◆ Task to complete
The lines needed run from the one that contains "Where is the bouquet?" through the end of the material below, both included; write them out exactly, with no pictures.

▼

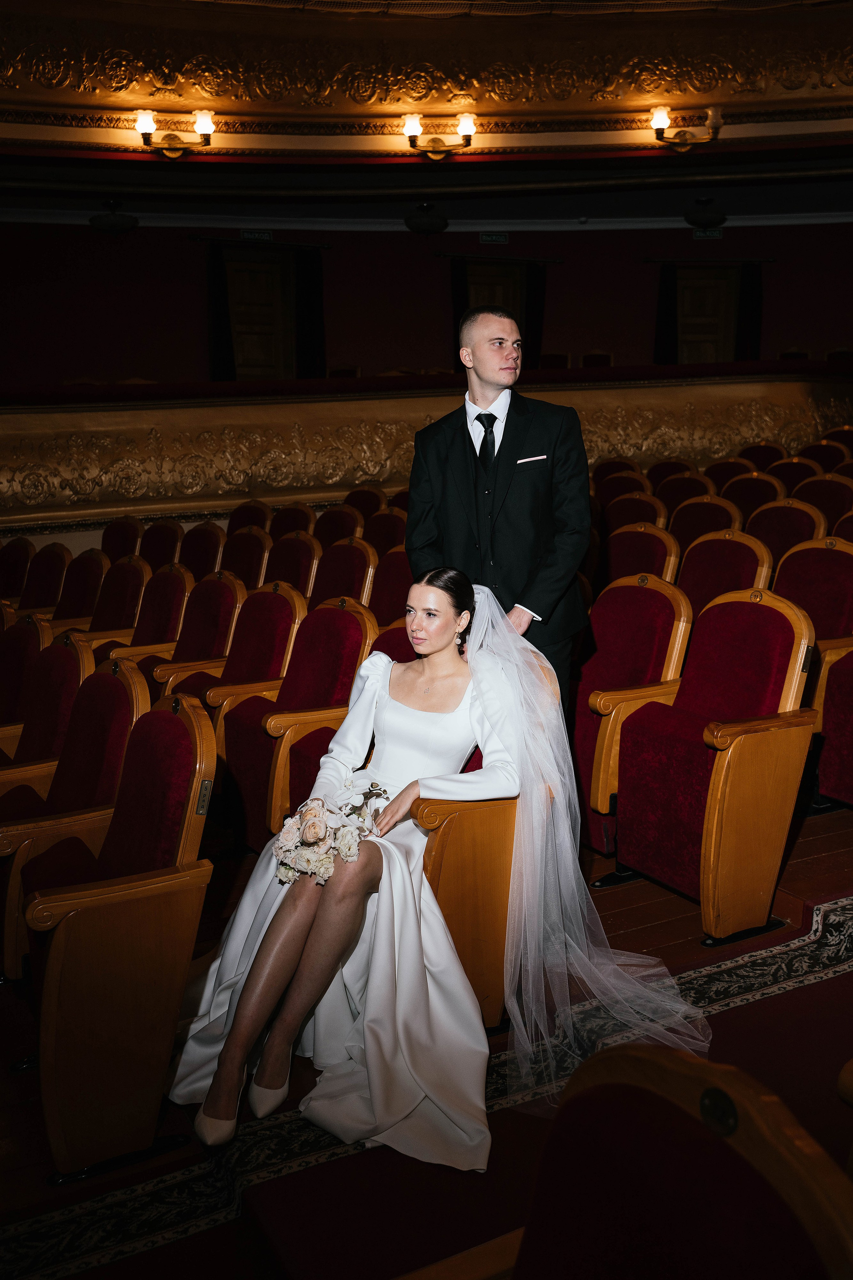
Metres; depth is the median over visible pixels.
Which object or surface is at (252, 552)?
theater seat
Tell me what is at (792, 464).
theater seat
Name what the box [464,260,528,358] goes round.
door
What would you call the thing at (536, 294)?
curtain
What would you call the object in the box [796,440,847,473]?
theater seat
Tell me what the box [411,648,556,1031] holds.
theater seat
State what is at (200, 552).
theater seat
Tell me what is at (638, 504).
theater seat
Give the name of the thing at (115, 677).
theater seat
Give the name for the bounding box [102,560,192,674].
theater seat
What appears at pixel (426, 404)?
balcony railing
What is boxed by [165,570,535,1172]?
woman
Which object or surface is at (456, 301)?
curtain
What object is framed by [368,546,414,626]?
theater seat
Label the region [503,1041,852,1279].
theater seat
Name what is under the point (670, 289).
curtain
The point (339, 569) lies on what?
theater seat
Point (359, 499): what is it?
theater seat
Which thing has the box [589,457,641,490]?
theater seat
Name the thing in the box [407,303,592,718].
man
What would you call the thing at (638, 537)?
theater seat
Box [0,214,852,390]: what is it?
back wall
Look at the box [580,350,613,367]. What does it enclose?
chair
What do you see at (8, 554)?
theater seat
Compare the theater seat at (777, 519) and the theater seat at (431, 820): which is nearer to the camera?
the theater seat at (431, 820)
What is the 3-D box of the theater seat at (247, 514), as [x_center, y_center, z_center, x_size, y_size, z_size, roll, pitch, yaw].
[-1.225,-0.475,7.642,0.486,0.822,0.533,-6,11,-29]
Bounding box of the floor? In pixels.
[0,793,852,1279]
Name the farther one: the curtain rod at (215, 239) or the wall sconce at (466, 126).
the curtain rod at (215, 239)
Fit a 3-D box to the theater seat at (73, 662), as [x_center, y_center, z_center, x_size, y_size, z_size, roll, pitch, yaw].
[-1.388,0.433,3.895,0.539,0.918,0.587,-6,11,-29]
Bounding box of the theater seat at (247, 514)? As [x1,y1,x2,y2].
[226,500,271,536]
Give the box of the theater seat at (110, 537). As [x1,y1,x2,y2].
[100,517,144,563]
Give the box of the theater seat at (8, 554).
[0,536,35,599]
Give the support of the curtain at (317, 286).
hanging from the curtain rod at (215, 239)
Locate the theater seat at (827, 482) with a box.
[794,472,852,528]
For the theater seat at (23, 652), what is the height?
0.901 m
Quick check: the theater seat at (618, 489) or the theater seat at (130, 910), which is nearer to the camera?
the theater seat at (130, 910)
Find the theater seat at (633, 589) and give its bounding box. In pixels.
[571,571,692,859]
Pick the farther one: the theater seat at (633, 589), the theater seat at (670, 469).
the theater seat at (670, 469)
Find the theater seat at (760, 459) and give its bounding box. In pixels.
[739,441,785,471]
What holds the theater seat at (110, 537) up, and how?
on the floor
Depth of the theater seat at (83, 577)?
6.15 m
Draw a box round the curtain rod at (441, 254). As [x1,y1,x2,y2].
[434,251,563,263]
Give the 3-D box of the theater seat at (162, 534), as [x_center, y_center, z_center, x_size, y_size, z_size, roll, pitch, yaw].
[-1.701,-0.260,6.945,0.496,0.846,0.525,-6,11,-29]
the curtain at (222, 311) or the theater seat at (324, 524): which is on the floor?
the theater seat at (324, 524)
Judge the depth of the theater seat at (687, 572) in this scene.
4.88 m
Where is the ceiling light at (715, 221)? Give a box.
[684,194,727,230]
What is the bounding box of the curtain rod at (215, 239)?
[188,234,334,250]
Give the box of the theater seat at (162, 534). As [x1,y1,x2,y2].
[138,520,183,570]
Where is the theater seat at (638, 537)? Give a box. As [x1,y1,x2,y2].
[603,521,680,590]
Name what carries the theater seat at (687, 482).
on the floor
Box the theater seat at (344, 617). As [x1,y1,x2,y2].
[219,593,374,853]
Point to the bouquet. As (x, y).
(319, 825)
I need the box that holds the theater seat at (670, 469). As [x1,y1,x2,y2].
[646,457,697,487]
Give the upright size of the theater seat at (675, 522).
0.901 m
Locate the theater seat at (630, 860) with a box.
[611,582,822,941]
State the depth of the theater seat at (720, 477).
7.92 m
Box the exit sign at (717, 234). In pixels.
[692,227,723,239]
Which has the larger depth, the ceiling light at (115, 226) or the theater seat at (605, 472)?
the ceiling light at (115, 226)
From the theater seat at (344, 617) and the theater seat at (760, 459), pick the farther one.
the theater seat at (760, 459)
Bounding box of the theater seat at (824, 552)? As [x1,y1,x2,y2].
[778,535,852,798]
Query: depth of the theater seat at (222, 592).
4.92 m
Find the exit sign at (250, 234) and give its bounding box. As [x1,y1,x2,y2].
[240,229,272,240]
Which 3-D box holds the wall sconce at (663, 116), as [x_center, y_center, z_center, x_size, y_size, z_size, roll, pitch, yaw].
[1.915,-3.781,8.473,0.537,0.307,0.408,-6,11,-29]
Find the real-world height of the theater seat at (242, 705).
0.909 m
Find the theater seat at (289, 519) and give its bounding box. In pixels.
[269,502,316,540]
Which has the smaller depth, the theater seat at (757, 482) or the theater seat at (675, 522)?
the theater seat at (675, 522)
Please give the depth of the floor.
2.54 m
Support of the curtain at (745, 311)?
hanging from the curtain rod at (648, 259)
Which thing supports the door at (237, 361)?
in the back wall
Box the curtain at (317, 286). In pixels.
[294,246,325,377]
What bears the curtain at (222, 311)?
hanging from the curtain rod at (215, 239)
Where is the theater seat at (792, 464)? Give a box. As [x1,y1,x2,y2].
[766,456,820,494]
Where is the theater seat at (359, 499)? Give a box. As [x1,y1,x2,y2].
[343,486,385,518]
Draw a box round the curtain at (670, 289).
[653,263,678,365]
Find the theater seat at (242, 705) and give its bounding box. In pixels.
[202,577,302,811]
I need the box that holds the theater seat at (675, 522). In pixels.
[667,492,741,561]
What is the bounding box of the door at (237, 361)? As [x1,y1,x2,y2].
[222,245,295,379]
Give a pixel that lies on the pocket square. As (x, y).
(521, 462)
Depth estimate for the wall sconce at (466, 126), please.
8.41 m
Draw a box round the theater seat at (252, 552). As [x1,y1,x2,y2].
[221,525,270,589]
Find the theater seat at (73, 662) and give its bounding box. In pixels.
[0,628,93,785]
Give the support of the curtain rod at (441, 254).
attached to the back wall
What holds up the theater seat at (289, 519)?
on the floor
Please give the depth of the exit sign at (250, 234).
11.98 m
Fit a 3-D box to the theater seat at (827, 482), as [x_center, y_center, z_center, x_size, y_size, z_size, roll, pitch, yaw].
[2.240,-0.486,6.501,0.517,0.867,0.568,-6,11,-29]
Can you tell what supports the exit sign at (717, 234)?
attached to the back wall
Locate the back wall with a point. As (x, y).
(570, 269)
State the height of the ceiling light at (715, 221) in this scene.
0.296 m
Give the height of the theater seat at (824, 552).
0.983 m
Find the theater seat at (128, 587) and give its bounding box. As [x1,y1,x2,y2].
[78,555,147,643]
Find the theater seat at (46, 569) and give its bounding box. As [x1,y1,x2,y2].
[16,541,70,613]
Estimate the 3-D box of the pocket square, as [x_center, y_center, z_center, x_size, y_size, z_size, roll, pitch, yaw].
[0.333,-0.570,3.597,0.144,0.023,0.025,-2,10,-8]
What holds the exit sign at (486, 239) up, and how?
attached to the back wall
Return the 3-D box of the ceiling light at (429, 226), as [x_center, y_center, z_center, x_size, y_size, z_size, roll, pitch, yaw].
[-0.003,-3.991,10.836,0.413,0.286,0.419,-6,11,-29]
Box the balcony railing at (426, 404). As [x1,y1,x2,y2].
[0,363,852,532]
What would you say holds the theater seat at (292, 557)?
on the floor
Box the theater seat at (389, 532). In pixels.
[362,506,409,555]
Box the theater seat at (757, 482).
[723,471,783,520]
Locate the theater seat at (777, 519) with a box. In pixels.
[746,498,824,568]
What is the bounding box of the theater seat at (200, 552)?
[177,522,225,580]
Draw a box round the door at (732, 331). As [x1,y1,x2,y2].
[675,266,740,364]
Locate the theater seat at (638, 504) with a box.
[601,487,667,535]
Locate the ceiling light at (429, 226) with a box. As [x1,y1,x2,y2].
[404,202,448,234]
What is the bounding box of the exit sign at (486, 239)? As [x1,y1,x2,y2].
[479,231,508,243]
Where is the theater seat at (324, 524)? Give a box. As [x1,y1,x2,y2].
[312,504,362,548]
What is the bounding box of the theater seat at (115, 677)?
[0,653,147,972]
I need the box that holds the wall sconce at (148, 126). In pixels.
[134,107,215,158]
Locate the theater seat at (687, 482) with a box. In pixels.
[655,471,715,521]
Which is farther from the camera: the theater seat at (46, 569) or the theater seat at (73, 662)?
the theater seat at (46, 569)
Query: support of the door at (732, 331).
in the back wall
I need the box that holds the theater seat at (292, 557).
[265,532,319,596]
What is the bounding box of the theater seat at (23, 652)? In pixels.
[0,610,54,750]
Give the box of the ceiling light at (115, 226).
[89,200,138,234]
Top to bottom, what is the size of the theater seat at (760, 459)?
0.804 m
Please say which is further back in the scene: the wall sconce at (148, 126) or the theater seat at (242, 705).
the wall sconce at (148, 126)
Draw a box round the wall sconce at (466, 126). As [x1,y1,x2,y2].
[401,112,476,160]
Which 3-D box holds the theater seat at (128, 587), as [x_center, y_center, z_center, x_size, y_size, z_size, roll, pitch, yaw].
[-1.615,0.047,5.757,0.523,0.884,0.549,-6,11,-29]
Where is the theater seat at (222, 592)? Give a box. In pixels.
[148,568,244,696]
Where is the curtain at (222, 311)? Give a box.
[205,241,235,377]
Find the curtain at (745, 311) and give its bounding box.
[734,262,762,360]
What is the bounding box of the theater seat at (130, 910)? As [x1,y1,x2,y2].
[16,686,218,1181]
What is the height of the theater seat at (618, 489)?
0.861 m
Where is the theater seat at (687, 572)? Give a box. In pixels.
[676,527,772,618]
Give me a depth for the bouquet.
2.63 m
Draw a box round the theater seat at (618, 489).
[593,468,654,508]
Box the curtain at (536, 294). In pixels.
[522,260,546,367]
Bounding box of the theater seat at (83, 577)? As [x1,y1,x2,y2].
[49,547,107,623]
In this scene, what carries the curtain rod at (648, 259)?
attached to the back wall
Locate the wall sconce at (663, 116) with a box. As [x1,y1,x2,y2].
[648,104,721,151]
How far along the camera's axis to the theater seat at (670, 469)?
7.99 m
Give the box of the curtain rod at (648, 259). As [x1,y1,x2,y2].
[641,255,776,264]
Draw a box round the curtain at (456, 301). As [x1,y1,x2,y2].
[449,258,470,368]
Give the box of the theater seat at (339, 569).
[307,537,376,612]
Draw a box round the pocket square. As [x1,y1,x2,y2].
[515,454,547,464]
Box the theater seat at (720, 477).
[705,457,756,493]
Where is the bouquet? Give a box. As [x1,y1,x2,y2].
[273,776,389,886]
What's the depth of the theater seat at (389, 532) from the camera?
6.72 m
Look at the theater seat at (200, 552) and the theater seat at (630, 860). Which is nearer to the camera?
the theater seat at (630, 860)

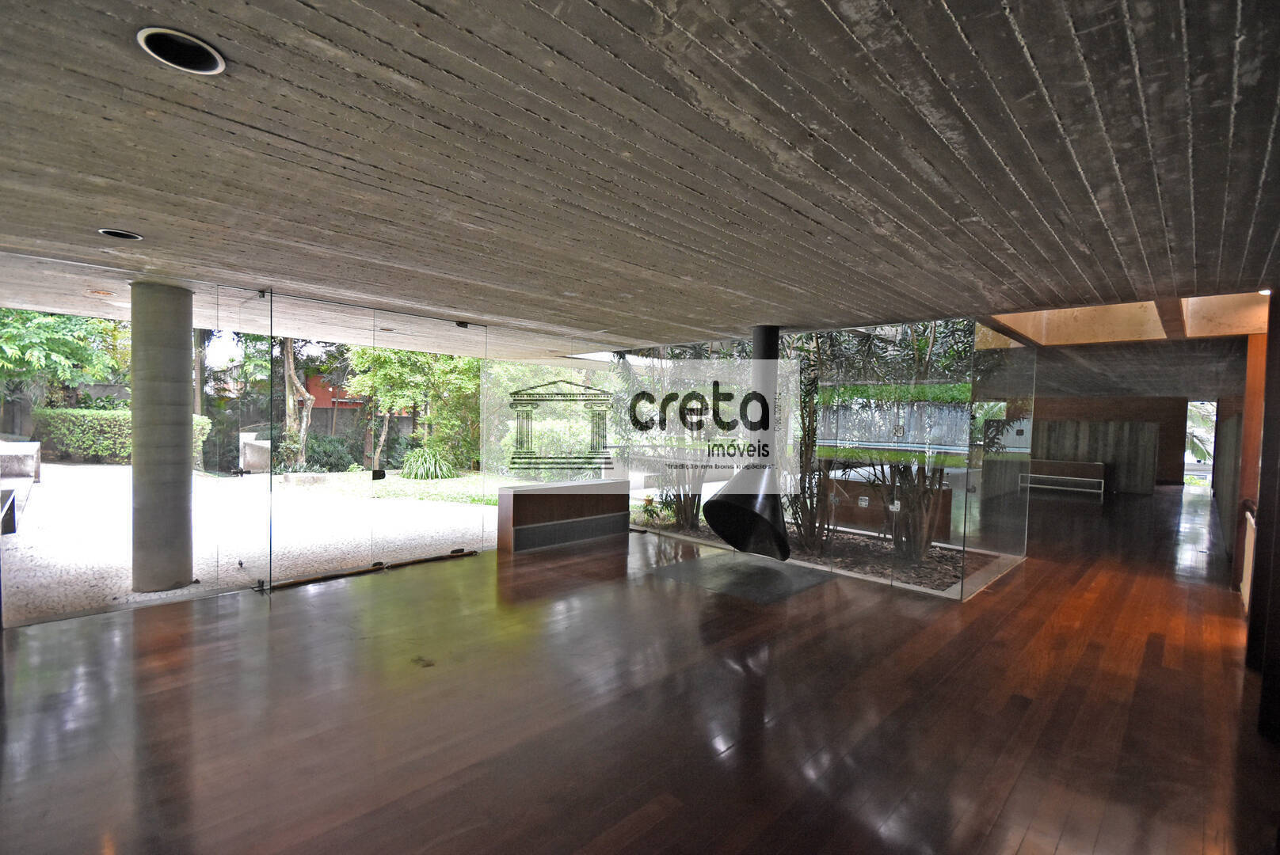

▲

◆ Result of the task
Where is the bouquet? Give a box. As [x1,y1,x2,y2].
[273,776,389,886]
What's the depth of the theater seat at (389, 532) from the camera?
6.72 m
Look at the theater seat at (200, 552) and the theater seat at (630, 860). Which is nearer to the camera?
the theater seat at (630, 860)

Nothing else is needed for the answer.